3b. We will now complete the manual merge of sprint.m.df and sprint.w.df. First, check the order of values in City.Date in sprint.m.df match exactly with those in sprint.w.df. Then, use cbind() to create a new data frame sprint.df that has 13 columns. The first column should be City.Date, the next 6 columns should contain all the remaining columns from sprint.m.df, and the last 6 columns should contain all the remaining columns form sprint.w.df. Of course, each row should correspond to sprints from the same City.Date. Print out the first five lines of sprint.df afterwards, and verify that its dimensions are 377 x 13.
3c. Ue the merge() function to recreate the merge in the previous part. This should require only one line of code; call the result sprint.df.2. In the call to merge(), make sure to set the argument suffixes=c(".m",".w"), which will help appropriately distinguish the column names after merging (a convenience of using the merge() function). The merged data frame sprint.df2 should be of dimension 377 x 13; display its first five lines. Do these match those of sprint.df from the last part? They shouldn’t match, and this is because the merge() function sorts according to the by column, by default. Take a look at the help file for merge() to see what arugment you should set in order to turn off this behavior; then check again the first five lines of the output sprint.df2, and compare to those from sprint.df.

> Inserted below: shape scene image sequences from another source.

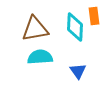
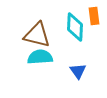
brown triangle: moved 2 px right, 6 px down; rotated 24 degrees clockwise
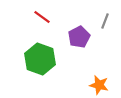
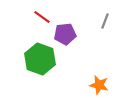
purple pentagon: moved 14 px left, 3 px up; rotated 20 degrees clockwise
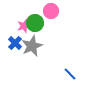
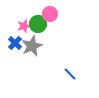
pink circle: moved 1 px left, 3 px down
green circle: moved 3 px right, 1 px down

3d. Plot the Time.w versus Time.m columns in sprint.df2, with appropriately labeled axes and an appropriate title. Looking at the the women’s versus men’s times from the common track meets—is there a positive correlation here, i.e., is there a “track meet effect”? This might suggest that there is something about the track meet itself (e.g., the weather, the atmosphere, the crowd, the specific way the track has been constructed/set up, etc.) that helps sprinters run faster. Then, use the cor.test() function to determine if there is a significant correlation between Time.w and Time.m—specifically, report the p.value from its output. In the call to cor.test(), use all default arguments.